Chris Williamson was not invited to the NFL Combine. At the East-West Shrine Game, he measured 5-11 ½ and 199 pounds. At Minnesota, his weight was listed at 205 pounds. Due to the COVID-19 pandemic, he was not able to have a pro day. Without scores for athletic testing, there are no methods to measure his athletic ability relative to other players.

College History (Advanced Production Numbers Courtesy of Pro Football Focus)

2015: True Freshman Season (Florida) – 5 games, no starts

PFF Numbers: None

2016: Sophomore Season (Florida) – 9 games, one start at cornerback

PFF Numbers: 5 tackles

2017: Sat out due to transfer rules

2018: Junior Season (Minnesota) – 11 games, no starts

PFF Numbers: 34 tackles, 3.5 tackles for loss, 1 forced fumble, 1 sack, 5 passes defended, 1 interception, 2 forced incompletions

2019: Senior Season – 13 games, 9 starts at cornerback

PFF Numbers: 57 tackles, 4 tackles for loss, 2.5 sacks, 4 passes defended, 1 interception returned for TD, 2 forced incompletions

Overall: UDFA projection on PFF Draft Board.

Injuries: Hamstring injury in his first season at Florida.

Athletic Background: Williamson was a 3-star recruit coming out of Gainesville (Ga.) High School where he excelled as a cornerback and wide receiver, catching 76 passes for 1,402 yards and 20 touchdowns. Former NFL cornerback Ray Buchanan, a Pro Bowler, has mentored Williamson.

View photos of the entire 10-member New York Giants 2020 Draft Class

Williamson played only 164 snaps as a wide cornerback in college, with only 11 of those snaps coming in his senior season. He spent most of his time at nickel cornerback (637 snaps) and in a hybrid nickel role near the line of scrimmage (215 snaps).

On this play, Williamson drops into zone from inside cornerback. He keeps his eye on the quarterback, anticipates the throw and gets there in time to grab the interception.

On his other interception, the opposing quarterback is pressured, and Williamson does a good job keeping his eye on the quarterback and positioning himself to take advantage of a bad decision and poor throw. He also has the speed to take the ball to the house.

Williamson shows good deep speed, playing this post route one-on-one with no deep help. He stays attached to the wide receiver, and gets his hand on the ball to prevent the deep catch.

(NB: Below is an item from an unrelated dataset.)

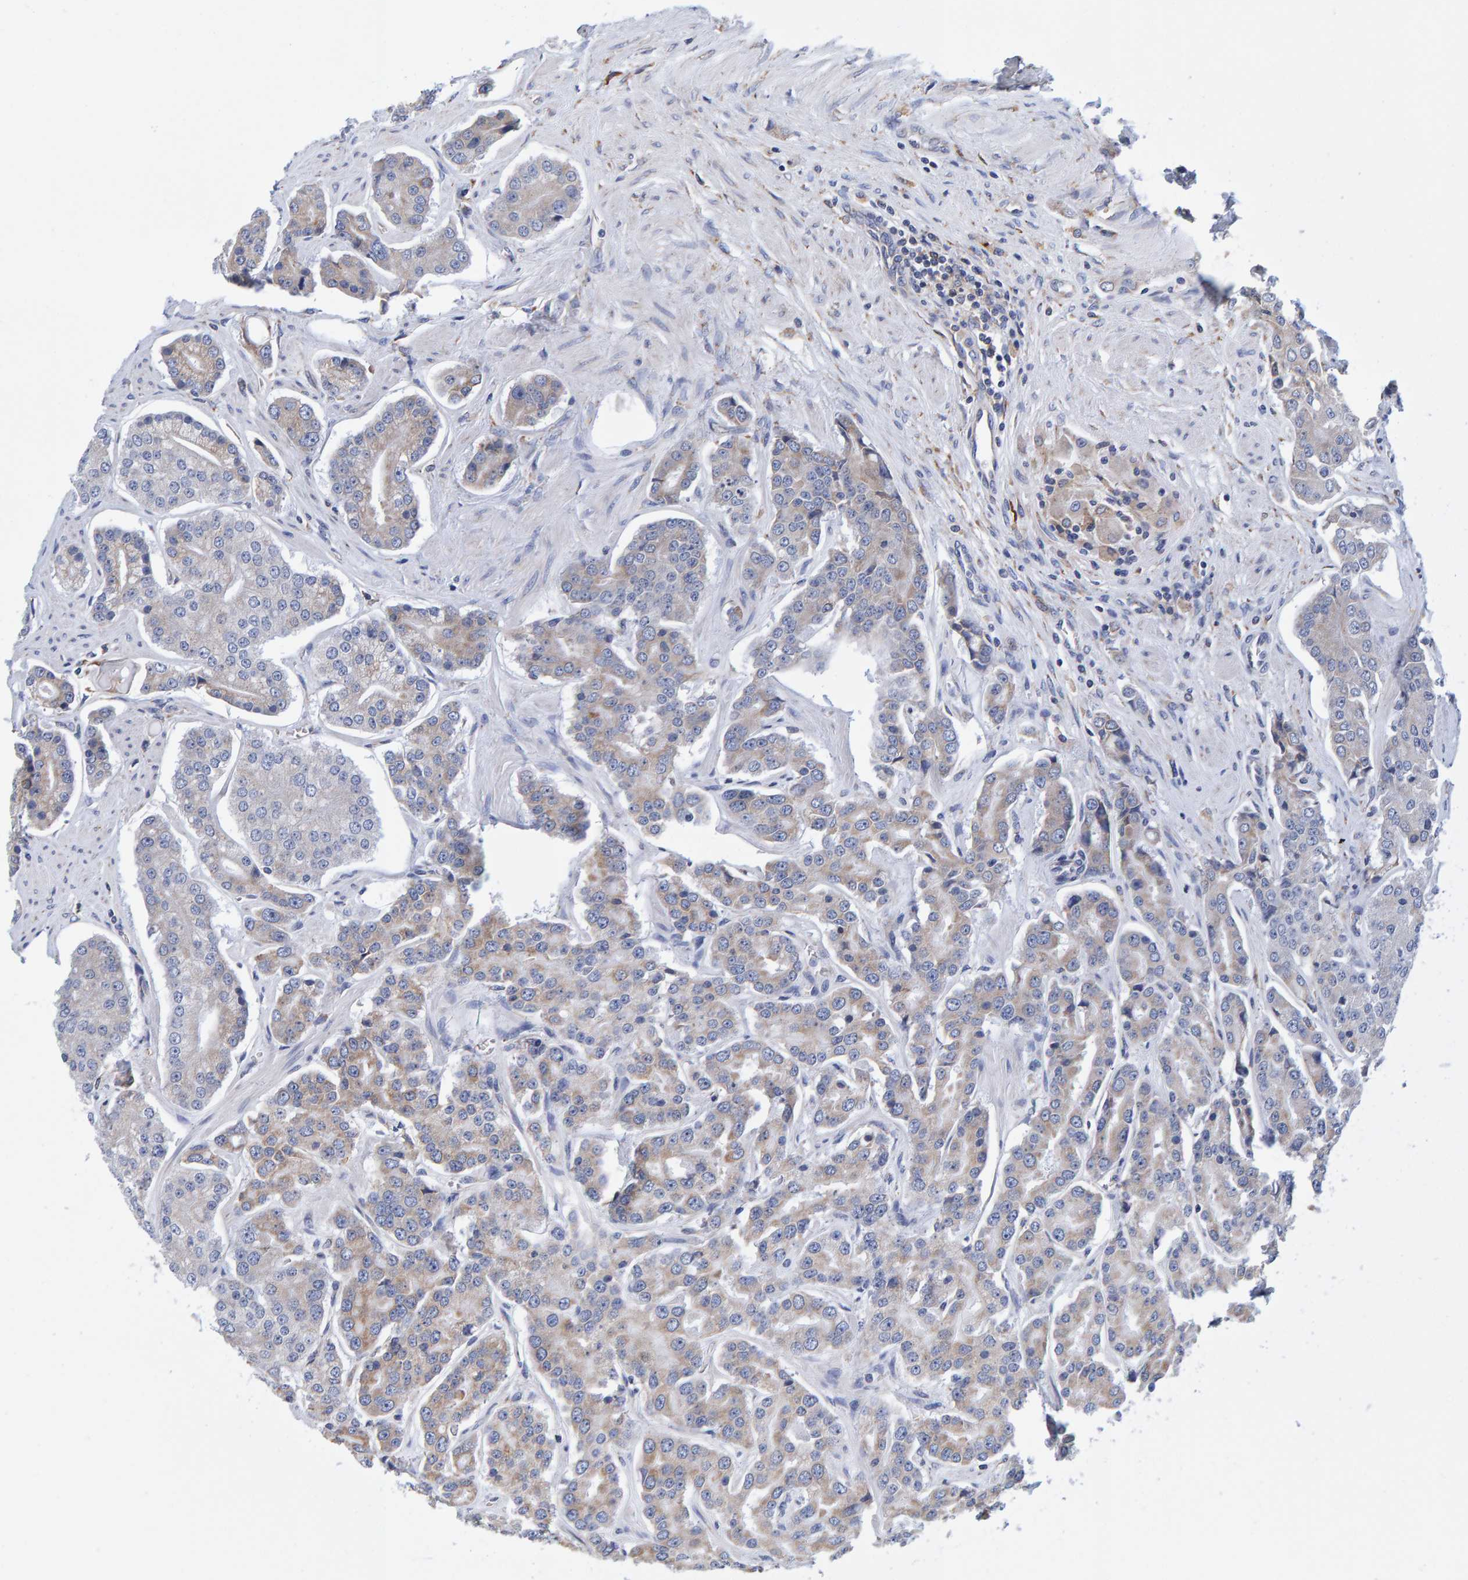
{"staining": {"intensity": "weak", "quantity": "25%-75%", "location": "cytoplasmic/membranous"}, "tissue": "prostate cancer", "cell_type": "Tumor cells", "image_type": "cancer", "snomed": [{"axis": "morphology", "description": "Adenocarcinoma, High grade"}, {"axis": "topography", "description": "Prostate"}], "caption": "Brown immunohistochemical staining in human adenocarcinoma (high-grade) (prostate) demonstrates weak cytoplasmic/membranous staining in approximately 25%-75% of tumor cells.", "gene": "SGPL1", "patient": {"sex": "male", "age": 71}}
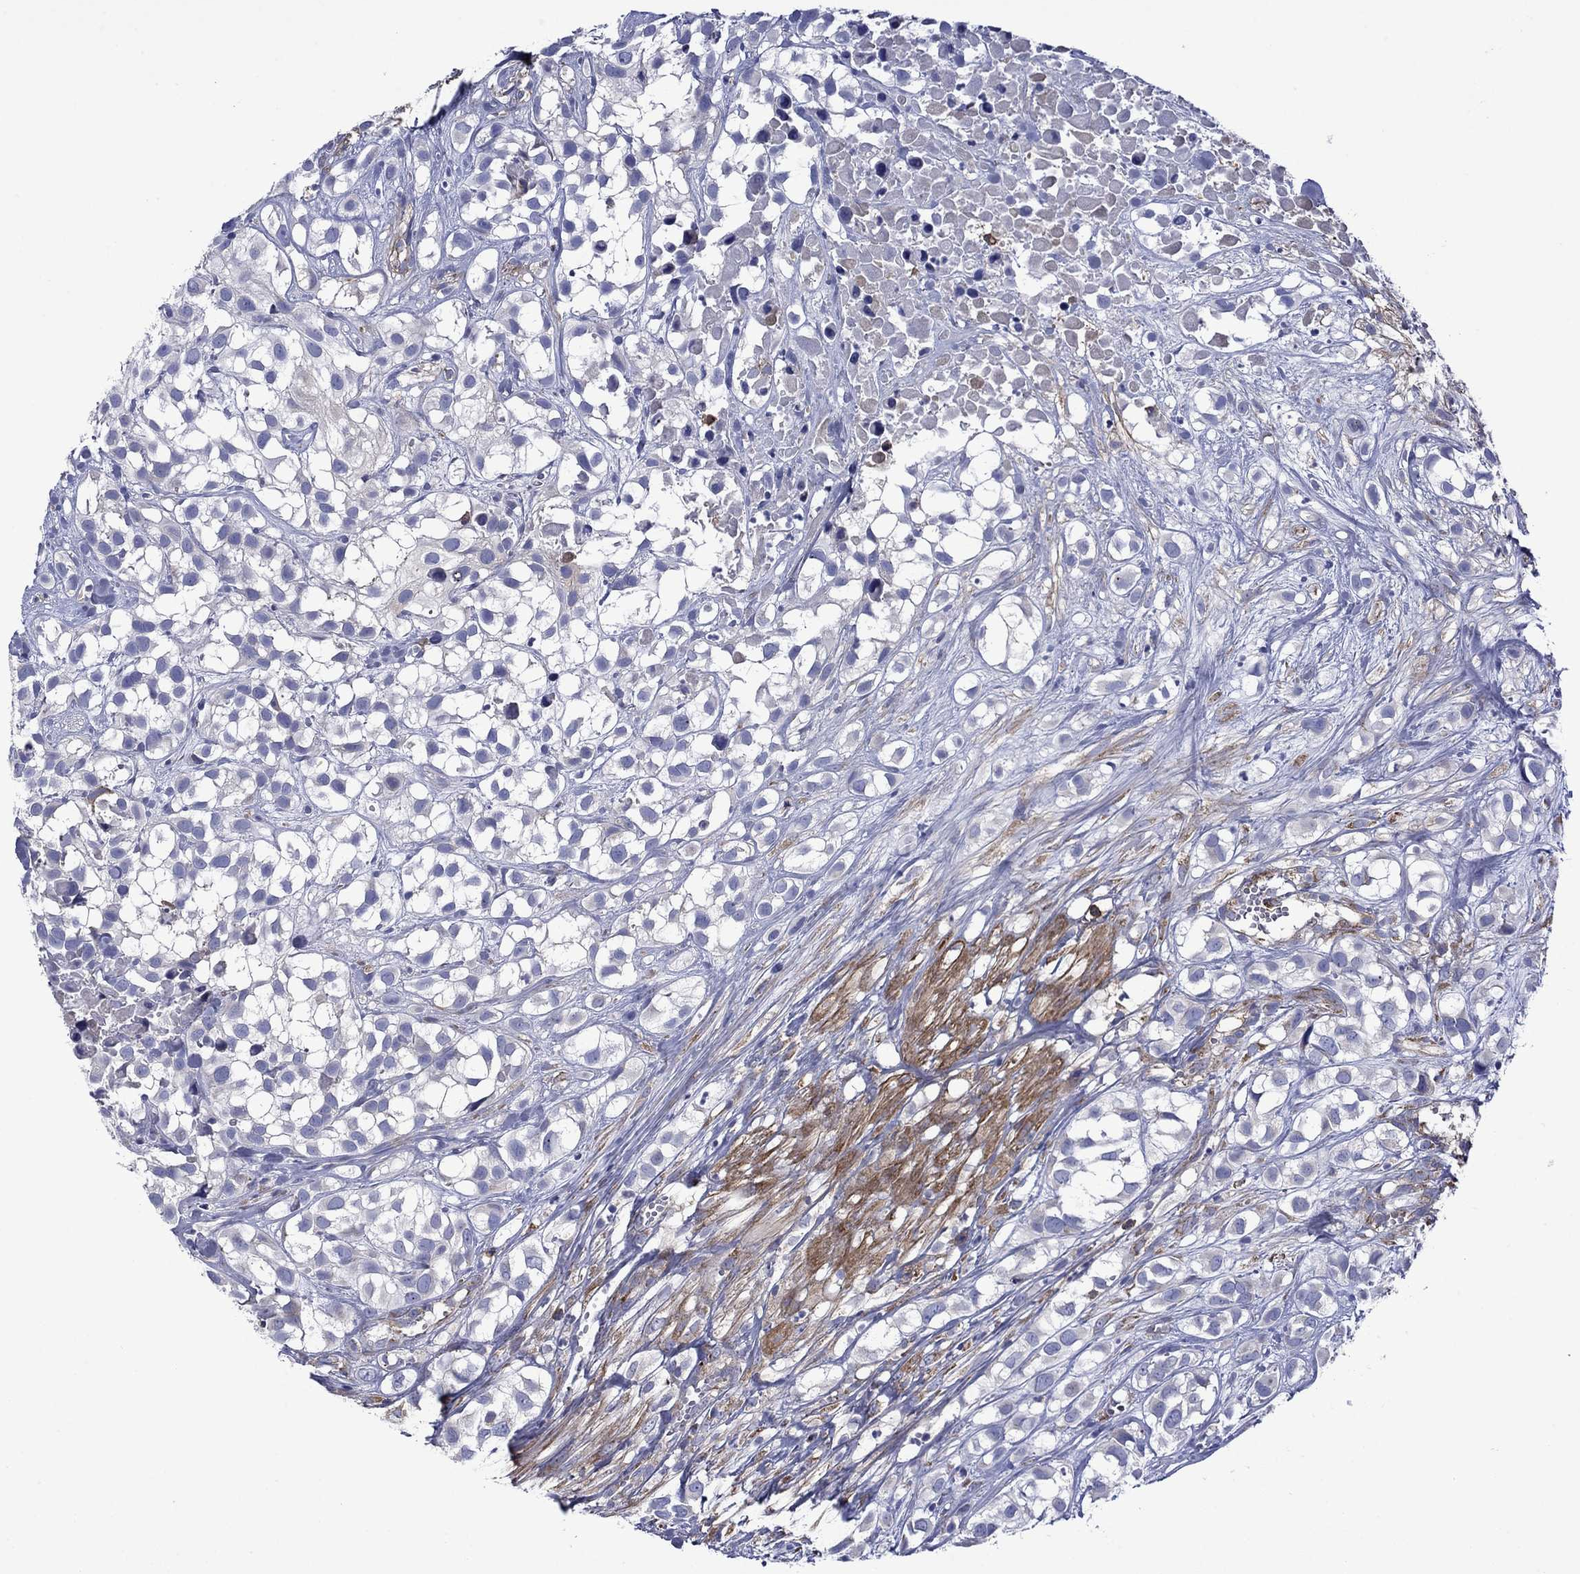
{"staining": {"intensity": "negative", "quantity": "none", "location": "none"}, "tissue": "urothelial cancer", "cell_type": "Tumor cells", "image_type": "cancer", "snomed": [{"axis": "morphology", "description": "Urothelial carcinoma, High grade"}, {"axis": "topography", "description": "Urinary bladder"}], "caption": "DAB immunohistochemical staining of urothelial cancer reveals no significant staining in tumor cells.", "gene": "HSPG2", "patient": {"sex": "male", "age": 56}}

On this red zone play, Williamson is initially a step behind on the corner fade from the inside receiver. He manages to make up the distance with his speed and get his head around as the ball arrives to knock it away.

On this screen pass, Williamson closes quickly and brings down the receiver with a form tackle.

Players in the slot are often asked to blitz, which Williamson does on these two plays. He is unblocked, but controls his rush to bring down the quarterback.

Nickel cornerbacks must also be able to stop the run. Williamson is not shy about being physical at the line of scrimmage, showing no hesitation to fill the hole and make sound solo tackles on these three run plays.

Finally, Williamson shows his range playing backside run defense. His initial angle is off target, allowing the running back to get around him, but he shows his speed to track the runner down before he can turn the corner.